The People, etc., respondent, v. Jeryl Grant, appellant.
Argued—November 16, 2018
DECISION & ORDER
Appeal by the defendant from a judgment of the Supreme Court, Richmond County (William Garnett, J.), rendered May 12, 2015, convicting him of criminal possession of a weapon in the second degree, upon a jury verdict, and imposing sentence. The appeal brings up for review the denial, after a hearing (Stephen J. Rooney), of that branch of the defendant's omnibus motion which was to suppress statements he made to law enforcement officials.
ORDERED that the judgment is affirmed.
The defendant was arrested in connection with a shooting that occurred on November 16, 2013. Two police officers interviewed the defendant. After the defendant was shown photographs taken from a surveillance video of him at the scene of the incident, he confessed to being the shooter. Following a jury trial, the defendant was convicted of criminal possession of a weapon in the second degree. The defendant appeals from the judgment of conviction, arguing that the trial court should have suppressed his postarrest statements to law enforcement officials, instructed the jury that false promises had undermined the voluntariness of his statements, and given the jury a missing witness charge regarding the police officer who testified at the suppression hearing but did not testify at trial. The defendant also contends that the surveillance video admitted into evidence was not properly authenticated.

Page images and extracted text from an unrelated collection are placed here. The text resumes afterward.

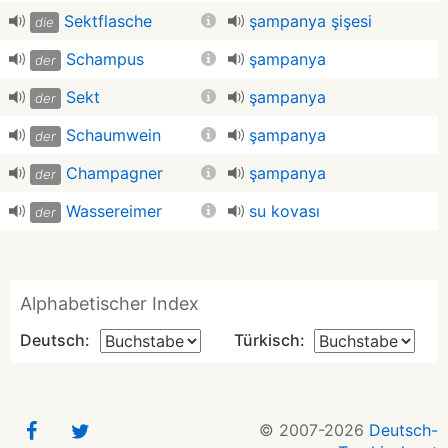
Sektflasche
şampanya şişesi
die
Schampus
şampanya
der
Sekt
şampanya
der
Schaumwein
şampanya
der
Champagner
şampanya
der
Wassereimer
su kovası
der
Alphabetischer Index
Deutsch:
Türkisch:
© 2007-2026
Deutsch-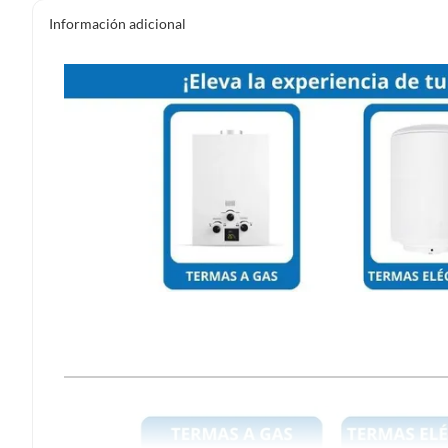
Información adicional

“ ‘At a hearing to suppress statements made to law enforcement officials, the People have the burden of demonstrating, beyond a reasonable doubt, that the defendant's statements were voluntary’ ” (People v. Plass, 160 AD3d 771, 772, quoting People v. Johnson, 139 AD3d 967, 969, affd 31 NY3d 942; see People v. Jin Cheng Lin, 26 NY3d 701, 719; People v. Thomas, 22 NY3d 629, 641; People v. Williams, 62 N.Y.2d 285, 288–289). A hearing court's credibility determinations are entitled to deference and will not be disturbed unless they are unsupported by the record (see People v. Mateo, 2 NY3d 383, 413; People v. Johnson, 139 AD3d at 970; People v. Hobson, 111 AD3d 958, 959; People v. Baliukonis, 35 AD3d 626, 627).

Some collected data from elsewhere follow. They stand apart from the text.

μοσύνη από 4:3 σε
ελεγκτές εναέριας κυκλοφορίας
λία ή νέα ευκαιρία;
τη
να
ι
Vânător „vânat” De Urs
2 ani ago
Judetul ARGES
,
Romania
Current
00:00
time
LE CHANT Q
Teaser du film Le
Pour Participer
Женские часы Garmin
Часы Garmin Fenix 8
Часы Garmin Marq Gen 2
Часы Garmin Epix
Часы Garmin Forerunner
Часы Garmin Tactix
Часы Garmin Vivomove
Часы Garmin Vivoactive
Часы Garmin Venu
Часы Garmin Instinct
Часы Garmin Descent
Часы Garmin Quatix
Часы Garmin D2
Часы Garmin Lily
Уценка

Here, the defendant contends that law enforcement officials deceived him by implying that making statements against his penal interest would be to his advantage. However, generalized promises of leniency do not create a substantial risk that a defendant might falsely incriminate himself or herself (see People v. Plass, 160 AD3d at 773; People v. Lugo, 60 AD3d 867, 868–869; People v. Rufino, 293 A.D.2d 498, 499), and there is nothing in this record to suggest that the statements made by the law enforcement officials were of a nature that they would have overborne the defendant's will (see People v. Mateo, 2 NY3d at 413; People v. Plass, 160 AD3d at 773; People v. Johnson, 139 AD3d at 969–970). Therefore, we agree with the Supreme Court's denial of that branch of the defendant's omnibus motion which was to suppress statements he made to law enforcement officials.
The Supreme Court's jury charge regarding the voluntariness of the defendant's statements to law enforcement officials, which was in accordance with the language contained in the pattern jury instructions in place at the time, was proper (see CJI2d[NY] Statements [Admissions, Confessions]- Traditional Involuntariness, Expanded Charge on Traditional Voluntariness; People v. Mateo, 2 NY3d at 416 n 20; People v. Prospect, 50 AD3d 1064, 1065; People v. Lubrano, 43 AD3d 829).
The defendant's contention that the Supreme Court erred in denying his request for a missing witness charge is without merit, as the defendant failed to show that the uncalled witness would provide noncumulative testimony (see People v. Edwards, 14 NY3d 733, 735; People v. Locenitt, 157 AD3d 905, 907; People v. Chestnut, 149 AD3d 772, 773), and defense counsel was permitted to comment during summation on the People's failure to call the witness in question (see People v. Williams, 5 NY3d 732, 734; People v. Locenitt, 157 AD3d at 907; People v. Barber, 133 AD3d 868, 870).
Contrary to the defendant's contention, the surveillance video was properly admitted in evidence at trial. The surveillance video was authenticated by a detective who testified that he personally copied the store video from the surveillance system onto a mini-DV recorder, verified that the video system was in operation, testified that the date and time on the video appeared to be accurate, and testified to the unaltered condition of the video (see People v. Martinez, 164 AD3d 1260; People v. Costello, 128 AD3d 848; People v. Boyd, 97 AD3d 898, 899; People v. Orlando, 61 AD3d 1001, 1002).
MASTRO, J.P., BALKIN, LASALLE and CONNOLLY, JJ., concur.